I am not going back to pmo lifestyle.
I may slip soon. But I will get up and continue.
Excuse me, if I don't know where to go.
I don't go back because
The North Star takes me around.
Spoiler: Journey stuff
Stuff that should help to not pmo:
1. No internet for recreational purposes until 6 pm.
2. Waking up on the same time every day.
Completed day 90 yesterday, guess I'm a Grey Wizard now. Hopefully a bit more wisdom will follow suit....
And I'm back!
So after my 12 day hiatus I have not achieved the clarity that I thought I would...
Or maybe I have?
I've not felt any better over the last few days... it's still been the usual up and down w.r.t urges.
I've not had any major light-bulb moments or super awesome life affirming reasons for this fight.
All I know is that I feel much better when I'm not tangled up in P, M and the resultant Os.
So I think the best thing for me is to simply stick with this program (nofap), fight through it daily, and just aim to get better at it as I slip and fall my way to a no-PMO life.
Today is Day 0 of no PMO
you should be doing complete hardmode for at least 3 months, to help you rewire your brain better and stay away (master yourself) from continuous sexual stimulation.
but hardmode is not mandatory of the challenge, so ultimately, is your decision.
Checking in Fellowship!!
Still feeling very tired and foggy, but i will do the wim hof breathing now and see if it helps me become more aware. at least that
No urges or temptations, all good in that department.
Have a great day my friends. Be well
Checking in day 192. Had a proper cold shower today.
Hello dear fellowship. After 128 days in hardmode, I fapped this morning in the shower and must restart my quest. The fall didn't come because of the book I finished reading or any external stimulus or urges. It was brought on by a change in my sexual relationship with my wife. We started practicing Karezza in earnest, and during an intimate session two nights ago I was brought to climax by accident and orgasmed inside her. I was debating for a couple of days whether to reset my counter, because unpaid sex with my spouse does not violate the rules of this challenge, but it turned out to be a moot point. My indecisive state of mind led to a momentary lapse in commitment and vision. That resulted in me being unable to overcome the extra strong urge to masturbate that came on today, probably as a result of heightened desire following the recent orgasm. I am trying not to feel shame, though I think some guilt is healthy because I really could and should have remained focused and realized that the sex was a good thing and the PM ring could still be destroyed. As I was edging closer to ejaculation this morning, I justified not stopping by thinking that because I was going to reset anyway, I might as well get one fap in while my counter was low. Poorly rationalized, but it is important for me to be honest with myself about what happened.

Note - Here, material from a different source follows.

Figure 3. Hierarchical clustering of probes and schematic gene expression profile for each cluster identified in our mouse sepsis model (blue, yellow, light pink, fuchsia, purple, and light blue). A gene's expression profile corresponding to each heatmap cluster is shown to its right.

The good news is that in confessing my fall to Nazgûl, I have greater clarity about my goals moving forward. I completed a 4-month hard mode reboot, and I truly feel rebooted. My porn streak is unbroken, and I will focus on that, and my Masturbation lapse had no fantasy or objectification in it, I just released stress through an old habit that I am still master of going forward. I've updated my counter to no Porn or Masturbation; I am still going to avoid excessive orgasm and ejaculation and enjoy Karezza with my wife, but if I occasionally do climax with her I will look at this as a positive thing--an occasional deliberate indulgence in a treat rather than a failure. I don't feel that hard mode is necessary for me right now, though I am going to get to 500 days of no masturbation no matter how hard that is or how long it takes me. The new streak begins now. Thank you for your support!

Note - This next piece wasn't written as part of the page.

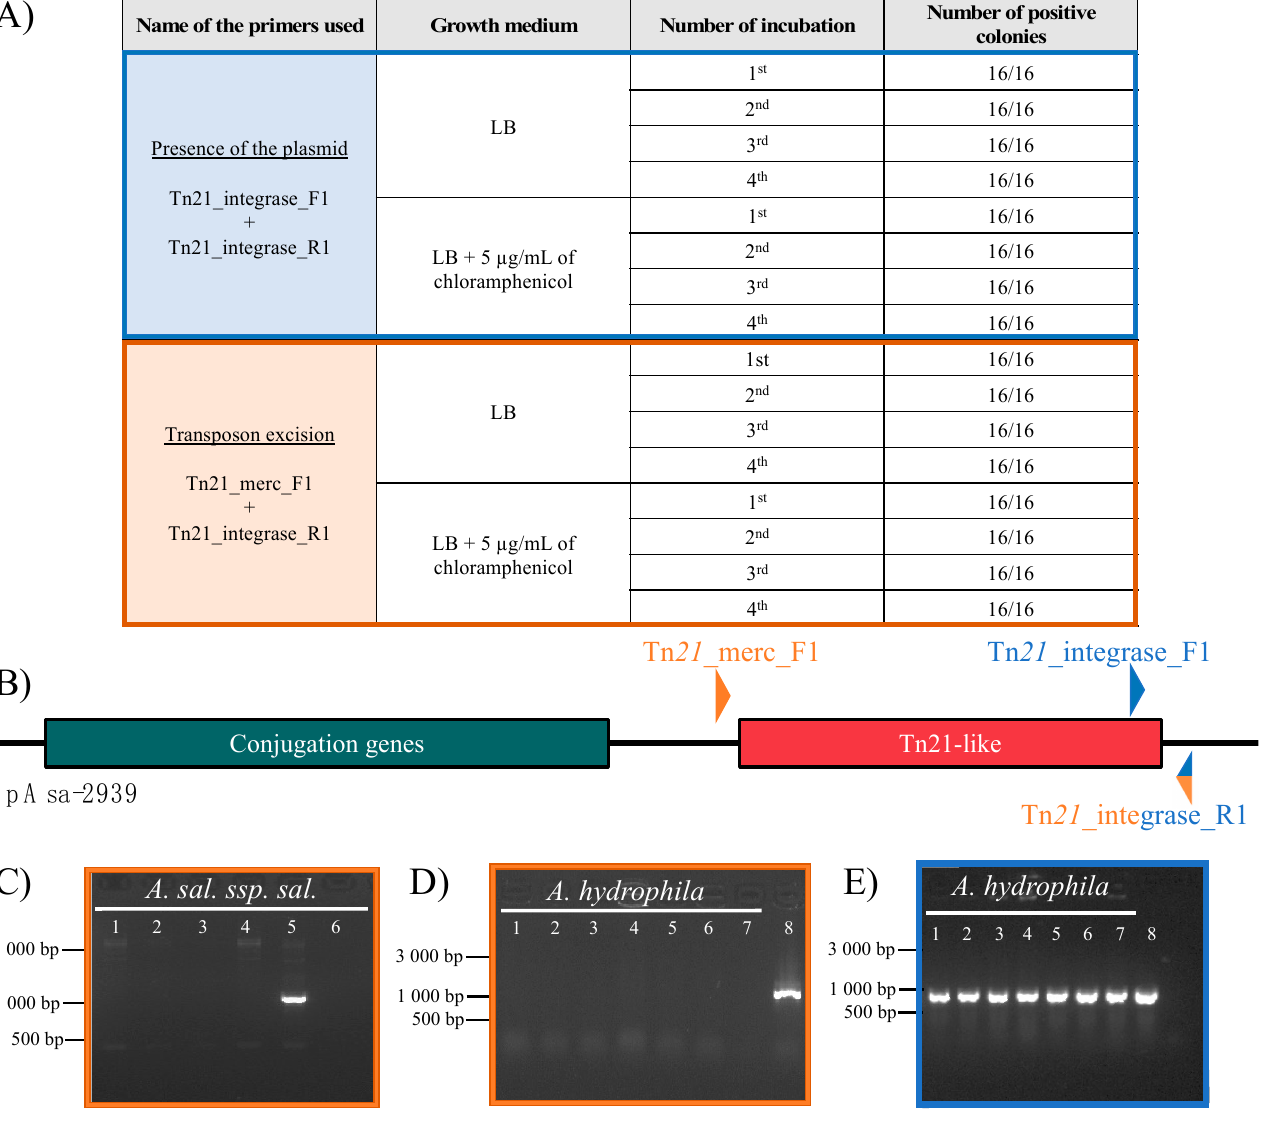
Figure 3. Transposon instability in SHY15-2939 confirmed by PCR analysis. ( A ) Analysis of different lysates from A. salmonicida subsp. salmonicida SHY15-2939 grown on different medium using different primers. This confirms the excision of the transposon in a part of the bacterial population (in orange) while the majority of the bacteria keep an intact plasmid (in blue). ( B ) Schematic representation of pAsa-2939 found in A. salmonicida subsp. salmonicida SHY15-2939. The region in green corresponds to the gene involve in the conjugation of the plasmid and the Tn21 -like is represented by the region in red. The primers are shown in blue or orange depending on the combination used for the PCR. The Tn21_integrase_R1 primer was used in both PCR reaction. ( C ) Confirmation of the specificity of the Tn21_Merc_F1 and Tn21_integrase R1 primers (orange combination) for transposon excision. Strains tested are in this order from lane 1 to 6: 01-B526, 01-B516, A449, SHY16-3432, SHY15-2939 and water as a negative control. ( D ) The PCR result from 7 trans-conjugants of A. hydrophila with the pAsa-2939 plasmid (line 1 to 7) using the primers Tn21_Merc_F1 and Tn21_integrase R1 (orange combination). The eighth well corresponds to the positive control which is A. salmonicida ssp. salmonicida SHY15-2939. ( E ) A PCR amplification of the primers Tn21_integrase_F1 and Tn21_integrase_R1 (blue combination) for A. hydrophila with pAsa-2939 on the same samples than in D. To confirm the presence of the plasmid without the transposon, the genomic DNA of Strain SHY15-2939 was sequenced with long-read sequencing (PacBio SMRT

10 days lads! We getting there.
Urges were much easier to deal with today! I was back at work and in the full swing of things, went for a workout and steam session with a friend - we try and meet every couple of months to talk things through with one another.
I must start taking my exercise more seriously. I’m sticking to my routine, but my diet (aside from my planned meals) is somewhat sporadic, and I’m still drinking. When June comes around I’m going to only drink on social occasions, and even on these occasions I will still cut back.